Live Captions aren’t fast enough to keep up with a podcast.
Photo: D. Griffin Jones/Cult of Mac

Live Captions will use Apple’s voice-to-text system to provide on-screen captions for any audio that’s playing on your device. You can get subtitles for podcasts, YouTube videos, audiobooks and more.

I wasn’t too impressed with Live Captions when I tried it out last year. This feature is not quite at the stage where you can confidently watch an unsubtitled video on mute when you forget your headphones. It doesn’t keep up with fast-paced dialogue or voiceovers. But the feature is still marked as “beta,” so Apple probably plans to keep improving it.
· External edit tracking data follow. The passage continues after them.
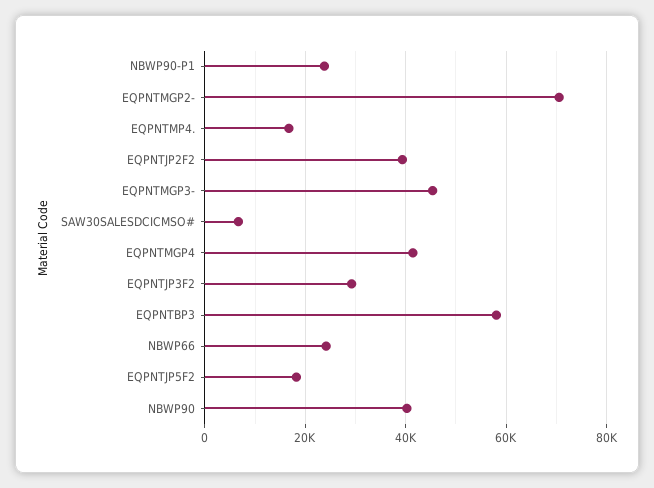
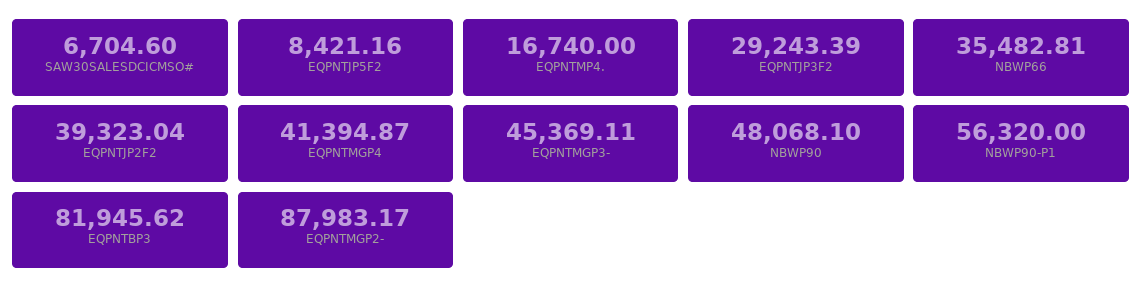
NBWP90-P1: 24000 -> 56320
EQPNTMGP2-: 70000 -> 87983.17
EQPNTBP3: 58000 -> 81945.62
NBWP66: 24000 -> 35482.81
EQPNTJP5F2: 18000 -> 8421.16
NBWP90: 40000 -> 48068.1

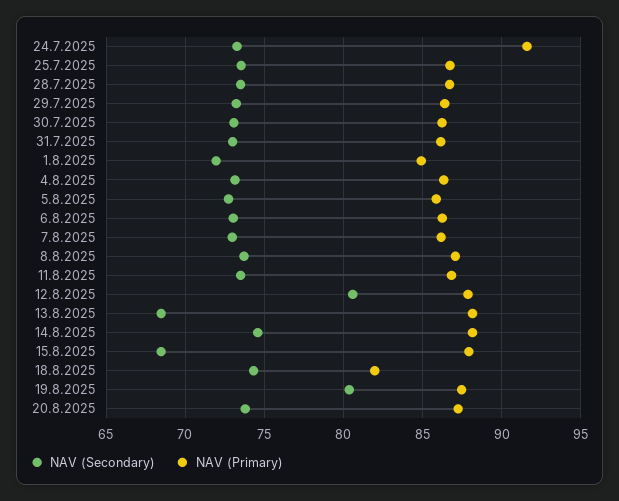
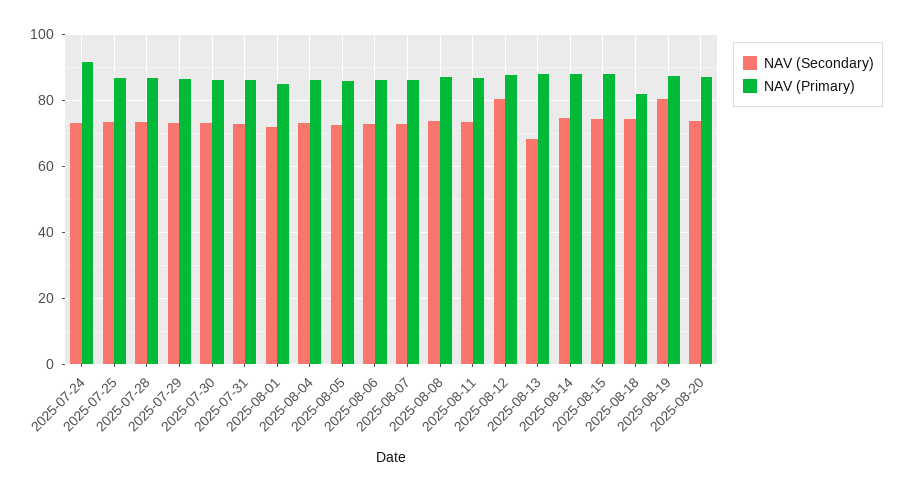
NAV (Secondary), 15.8.2025: 68.5 -> 74

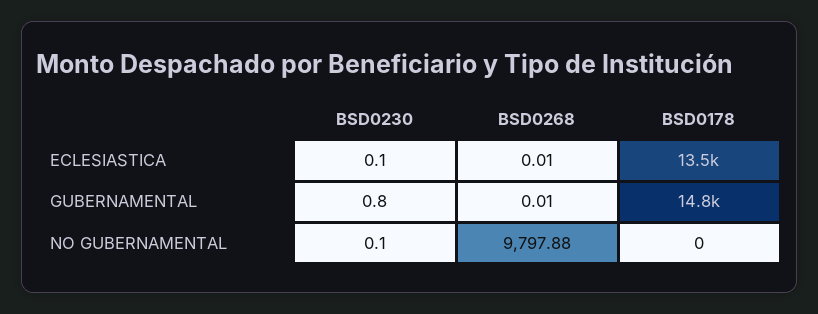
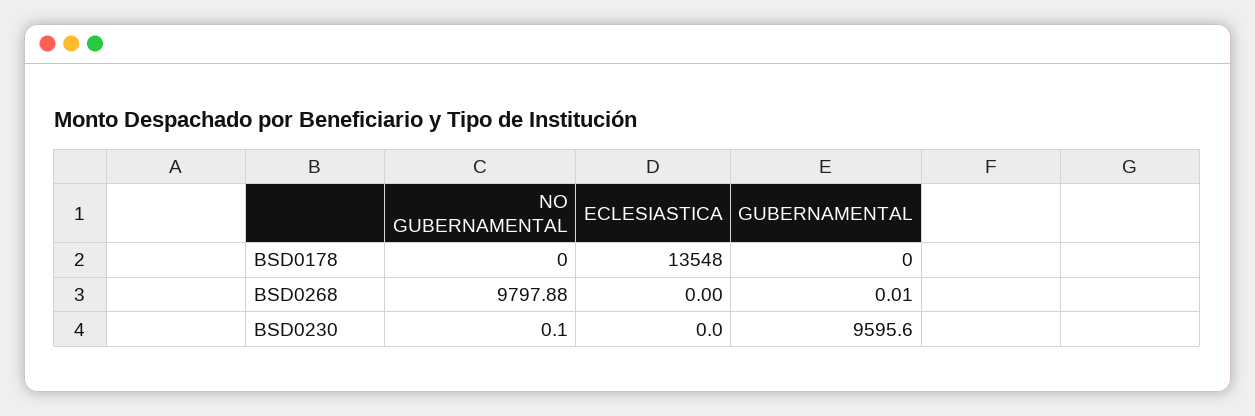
BSD0230, ECLESIASTICA: 0.1 -> 0
BSD0268, ECLESIASTICA: 0.01 -> 0
BSD0230, GUBERNAMENTAL: 0.8 -> 9595.6
BSD0178, GUBERNAMENTAL: 14800 -> 0

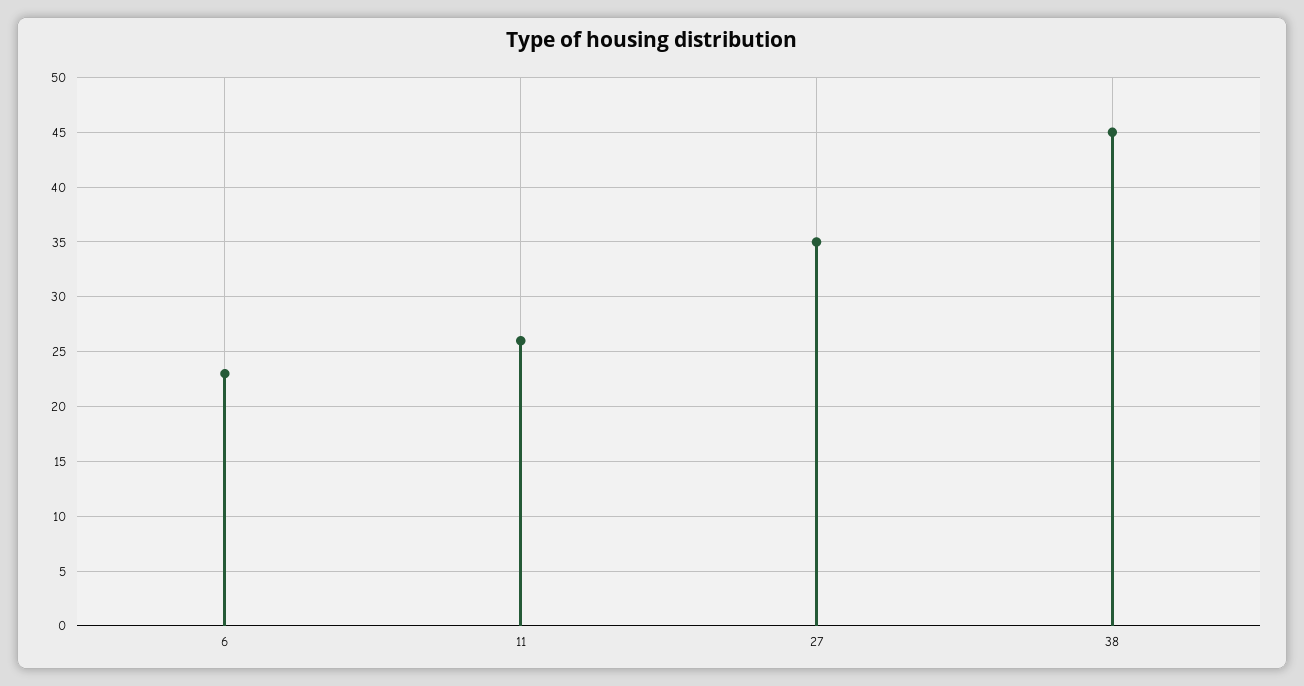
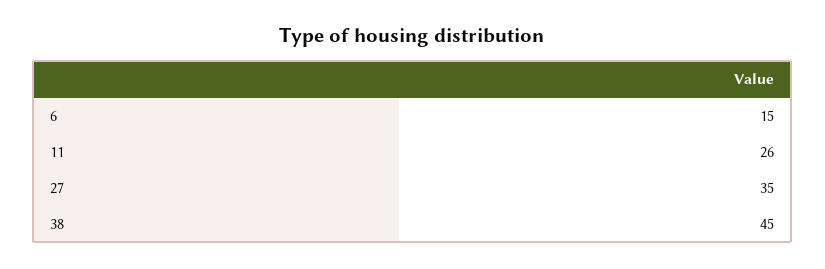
6: 23 -> 15

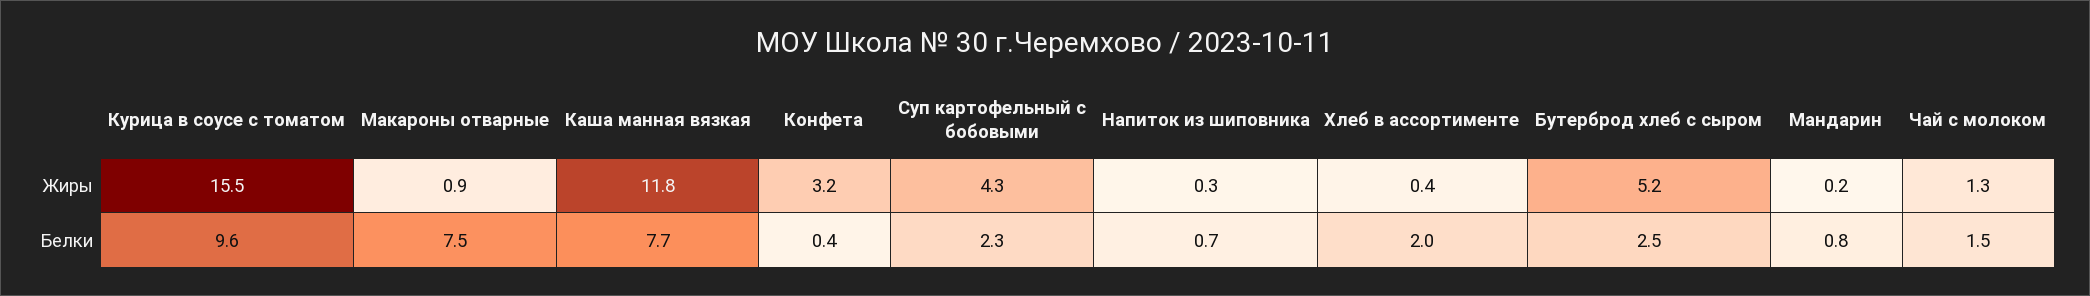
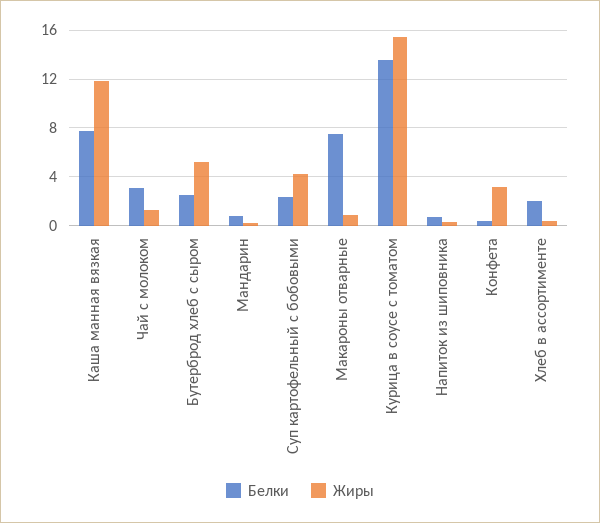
Белки, Курица в соусе с томатом: 9.6 -> 13.5
Белки, Чай с молоком: 1.5 -> 3

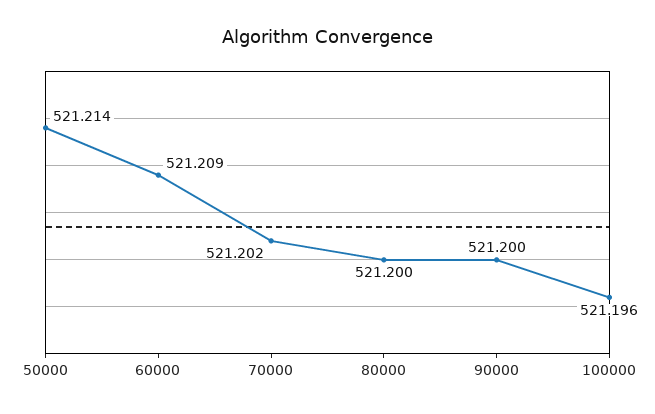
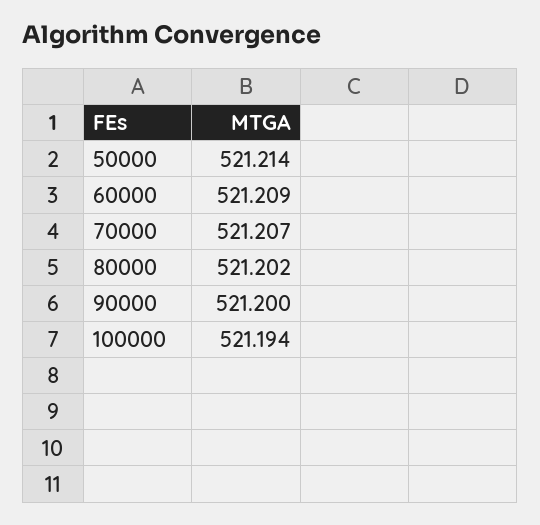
70000: 521.202 -> 521.207
80000: 521.2 -> 521.202
100000: 521.196 -> 521.194

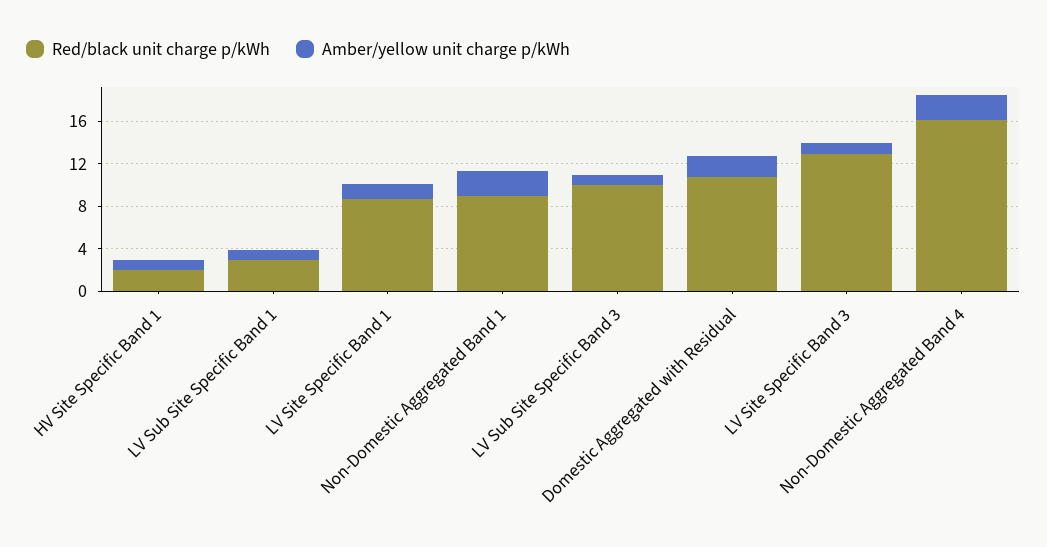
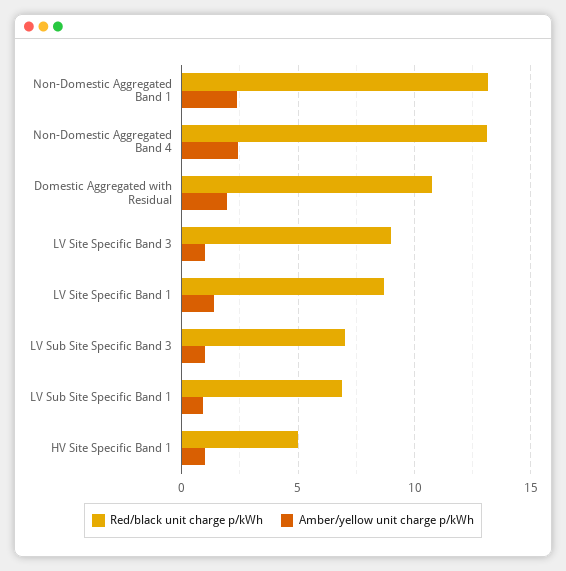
Red/black unit charge p/kWh, HV Site Specific Band 1: 2 -> 5
Red/black unit charge p/kWh, LV Sub Site Specific Band 1: 3 -> 7
Red/black unit charge p/kWh, Non-Domestic Aggregated Band 1: 9 -> 13
Red/black unit charge p/kWh, LV Sub Site Specific Band 3: 10 -> 7
Red/black unit charge p/kWh, LV Site Specific Band 3: 13 -> 9
Red/black unit charge p/kWh, Non-Domestic Aggregated Band 4: 16 -> 13

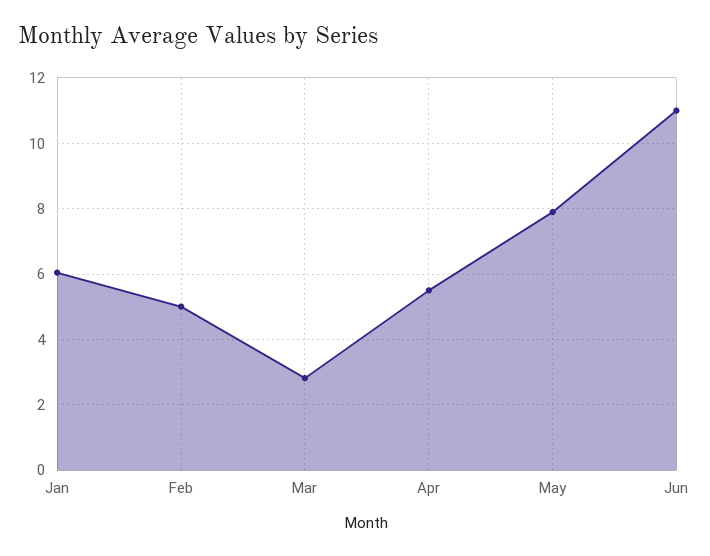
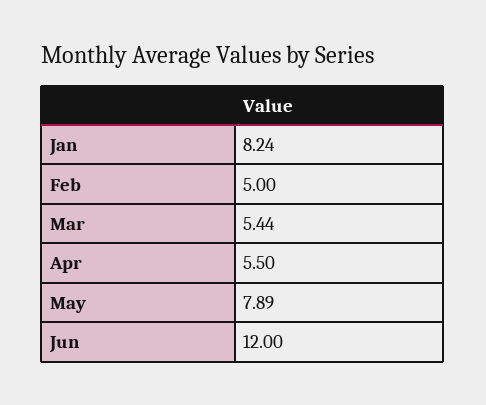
Jan: 6 -> 8.24
Mar: 2.8 -> 5.44
Jun: 11 -> 12

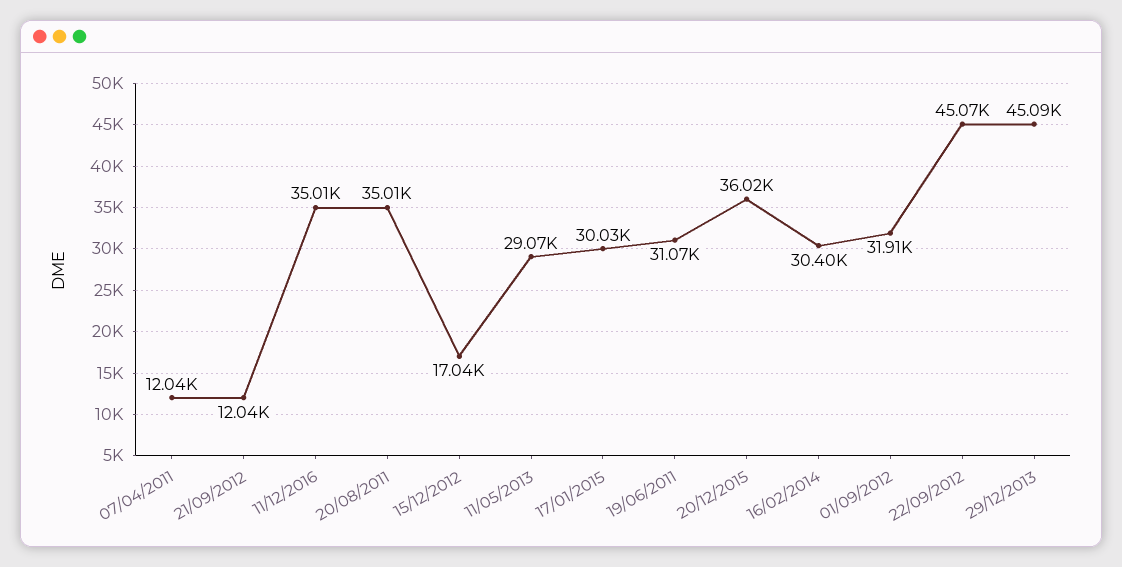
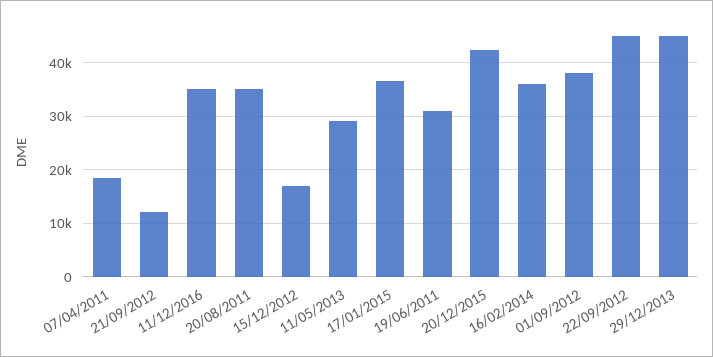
07/04/2011: 12040 -> 18000
17/01/2015: 30030 -> 36000
20/12/2015: 36020 -> 42000
16/02/2014: 30400 -> 36000
01/09/2012: 31910 -> 38000

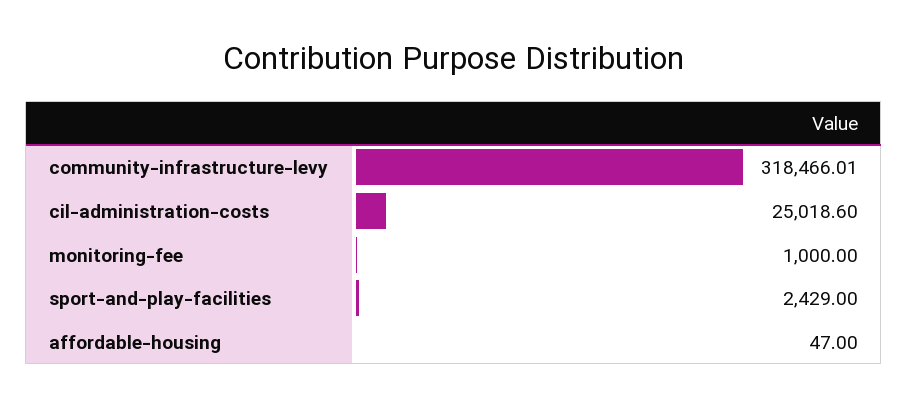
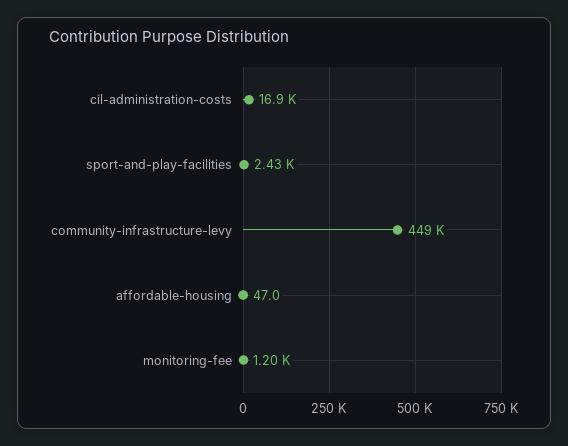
community-infrastructure-levy: 318466.01 -> 449000
cil-administration-costs: 25018.6 -> 16900
monitoring-fee: 1000 -> 1200

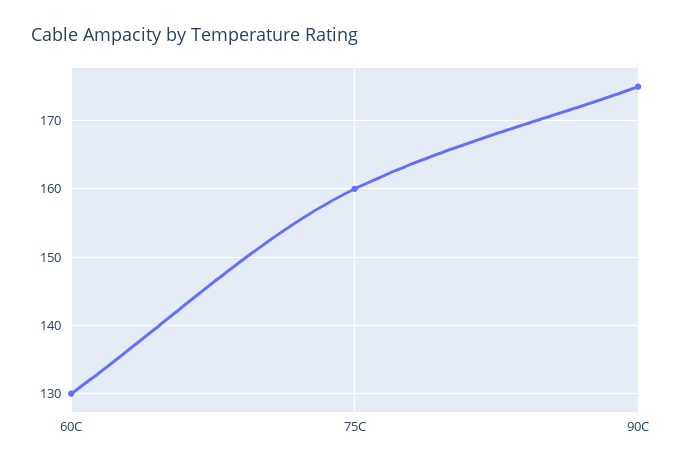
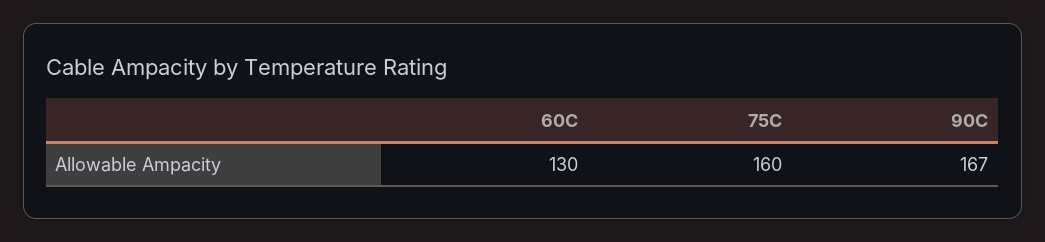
90C: 175 -> 167

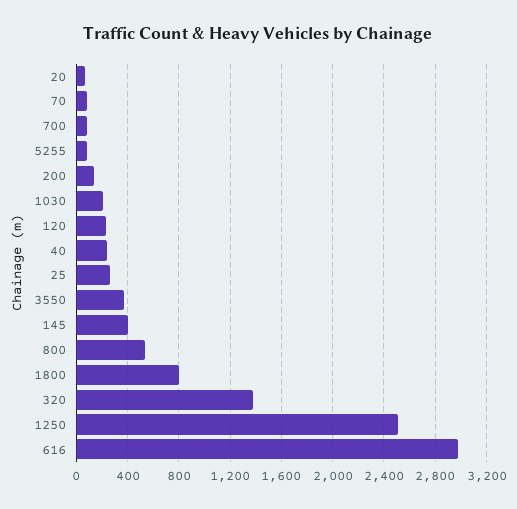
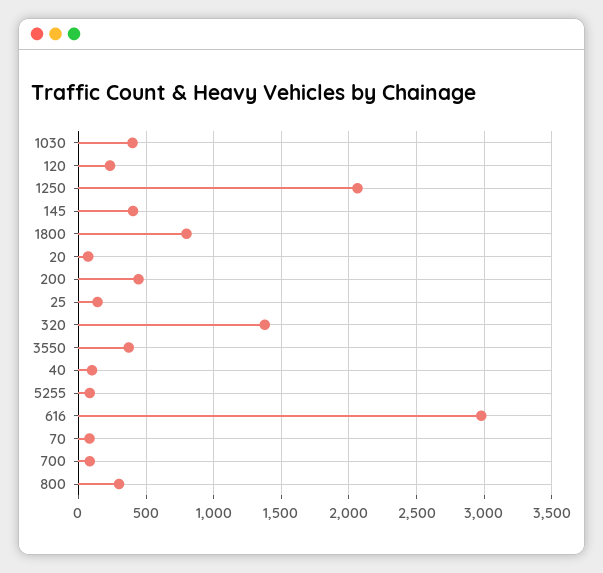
200: 150 -> 450
1030: 200 -> 400
40: 250 -> 100
25: 250 -> 150
800: 550 -> 300
1250: 2500 -> 2050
Read more about Live Captions in our article here.

AssistiveTouch

AssistiveTouch gives you a floating on-screen button to do things like bring up Control Center, Notification Center, Siri and more. If you have trouble performing these gestures, this could come in handy.

Switch Control

Switch Control on iPhone
Tap to select and tap to perform an action.
Screenshot: D. Griffin Jones/Cult of Mac

If you have motor problems or physical limitations, Switch Control will help you operate your phone without moving your hands too much. A blue outline will move around the screen, highlighting all of the interactive controls and buttons. You tap to select the focus and tap again to confirm an action.

This way, you can operate all the controls on your phone with just one finger tapping in the corner. Alternatively, you can connect a special Bluetooth switch. Or, you can use your camera and operate it by moving your head, blinking your eyes, sticking out your tongue, etc.

There is a whole trove of customizable settings — read about it in this Apple Support article.

Control Nearby Devices

This setting lets you use Switch Control to operate other iPhones, iPads and Macs signed into the same Apple ID. Read more about this feature’s capabilities and limitations in this Apple Support article.

Full Keyboard Access

This feature lets you use a connected keyboard not just for typing, but for controlling everything on screen: selecting apps from the Home Screen, hitting buttons, navigating inside an app. Access our full article on Full Keyboard Access here.

VoiceOver

VoiceOver lets you control the screen without seeing it at all. Instead, just tap or move your finger over the screen to hear everything read out to you, and double-tap to select. You can set the speed and pitch of the voice, turn on image descriptions that will intelligently describe the contents of a picture, change how the voice reads numbers and links, etc. — it’s a well-thought-out feature.

Because this changes how basic features like tapping and swiping work, there’s a different set of gestures you need to learn (helpfully explained by Apple Support). You don’t want to jump in the deep end without familiarizing yourself with how VoiceOver works first.

Classic Invert

Classic Invert will flip all the colors on your screen. White becomes black, red becomes green, orange becomes purple, blue becomes yellow. Classic Invert will invert everything, whereas Smart Invert will avoid images and apps that are already dark.